● What is expected
Below are the records; give again exactly the line with "Retrospective analysis of infliximab and", the line with "Methods: Sixty children", and each line that lies between them, and nothing besides.

● Raw data
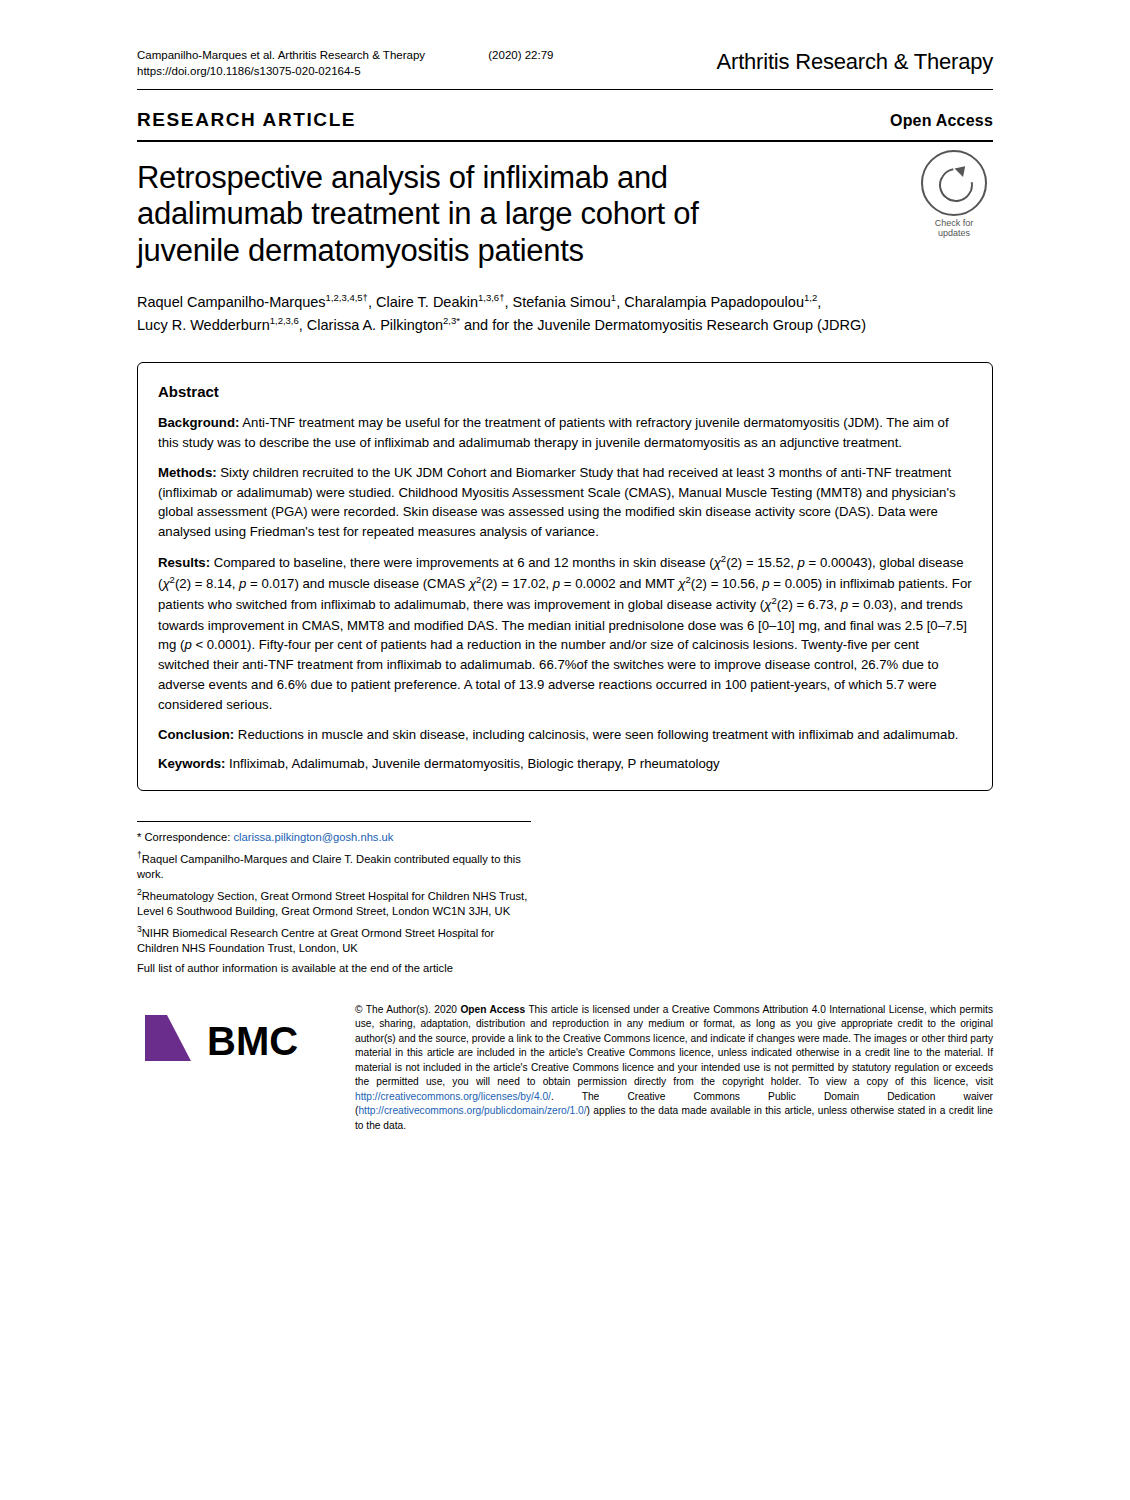Campanilho-Marques et al. Arthritis Research & Therapy (2020) 22:79 https://doi.org/10.1186/s13075-020-02164-5
Arthritis Research & Therapy
RESEARCH ARTICLE
Open Access
Check for
updates
Retrospective analysis of infliximab and
adalimumab treatment in a large cohort of
juvenile dermatomyositis patients
Raquel Campanilho-Marques1,2,3,4,5†, Claire T. Deakin1,3,6†, Stefania Simou1, Charalampia Papadopoulou1,2,
Lucy R. Wedderburn1,2,3,6, Clarissa A. Pilkington2,3* and for the Juvenile Dermatomyositis Research Group (JDRG)
Abstract
Background: Anti-TNF treatment may be useful for the treatment of patients with refractory juvenile dermatomyositis (JDM). The aim of this study was to describe the use of infliximab and adalimumab therapy in juvenile dermatomyositis as an adjunctive treatment.
Methods: Sixty children recruited to the UK JDM Cohort and Biomarker Study that had received at least 3 months of anti-TNF treatment (infliximab or adalimumab) were studied. Childhood Myositis Assessment Scale (CMAS), Manual Muscle Testing (MMT8) and physician's global assessment (PGA) were recorded. Skin disease was assessed using the modified skin disease activity score (DAS). Data were analysed using Friedman's test for repeated measures analysis of variance.
Results: Compared to baseline, there were improvements at 6 and 12 months in skin disease (χ2(2) = 15.52, p = 0.00043), global disease (χ2(2) = 8.14, p = 0.017) and muscle disease (CMAS χ2(2) = 17.02, p = 0.0002 and MMT χ2(2) = 10.56, p = 0.005) in infliximab patients. For patients who switched from infliximab to adalimumab, there was improvement in global disease activity (χ2(2) = 6.73, p = 0.03), and trends towards improvement in CMAS, MMT8 and modified DAS. The median initial prednisolone dose was 6 [0–10] mg, and final was 2.5 [0–7.5] mg (p < 0.0001). Fifty-four per cent of patients had a reduction in the number and/or size of calcinosis lesions. Twenty-five per cent switched their anti-TNF treatment from infliximab to adalimumab. 66.7%of the switches were to improve disease control, 26.7% due to adverse events and 6.6% due to patient preference. A total of 13.9 adverse reactions occurred in 100 patient-years, of which 5.7 were considered serious.
Conclusion: Reductions in muscle and skin disease, including calcinosis, were seen following treatment with infliximab and adalimumab.
Keywords: Infliximab, Adalimumab, Juvenile dermatomyositis, Biologic therapy, P rheumatology
* Correspondence: clarissa.pilkington@gosh.nhs.uk
†Raquel Campanilho-Marques and Claire T. Deakin contributed equally to this work.
2Rheumatology Section, Great Ormond Street Hospital for Children NHS Trust, Level 6 Southwood Building, Great Ormond Street, London WC1N 3JH, UK
3NIHR Biomedical Research Centre at Great Ormond Street Hospital for Children NHS Foundation Trust, London, UK
Full list of author information is available at the end of the article
BMC
© The Author(s). 2020 Open Access This article is licensed under a Creative Commons Attribution 4.0 International License, which permits use, sharing, adaptation, distribution and reproduction in any medium or format, as long as you give appropriate credit to the original author(s) and the source, provide a link to the Creative Commons licence, and indicate if changes were made. The images or other third party material in this article are included in the article's Creative Commons licence, unless indicated otherwise in a credit line to the material. If material is not included in the article's Creative Commons licence and your intended use is not permitted by statutory regulation or exceeds the permitted use, you will need to obtain permission directly from the copyright holder. To view a copy of this licence, visit http://creativecommons.org/licenses/by/4.0/. The Creative Commons Public Domain Dedication waiver (http://creativecommons.org/publicdomain/zero/1.0/) applies to the data made available in this article, unless otherwise stated in a credit line to the data.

● Exercise result
Retrospective analysis of infliximab and
adalimumab treatment in a large cohort of
juvenile dermatomyositis patients
Raquel Campanilho-Marques1,2,3,4,5†, Claire T. Deakin1,3,6†, Stefania Simou1, Charalampia Papadopoulou1,2,
Lucy R. Wedderburn1,2,3,6, Clarissa A. Pilkington2,3* and for the Juvenile Dermatomyositis Research Group (JDRG)
Abstract
Background: Anti-TNF treatment may be useful for the treatment of patients with refractory juvenile dermatomyositis (JDM). The aim of this study was to describe the use of infliximab and adalimumab therapy in juvenile dermatomyositis as an adjunctive treatment.
Methods: Sixty children recruited to the UK JDM Cohort and Biomarker Study that had received at least 3 months of anti-TNF treatment (infliximab or adalimumab) were studied. Childhood Myositis Assessment Scale (CMAS), Manual Muscle Testing (MMT8) and physician's global assessment (PGA) were recorded. Skin disease was assessed using the modified skin disease activity score (DAS). Data were analysed using Friedman's test for repeated measures analysis of variance.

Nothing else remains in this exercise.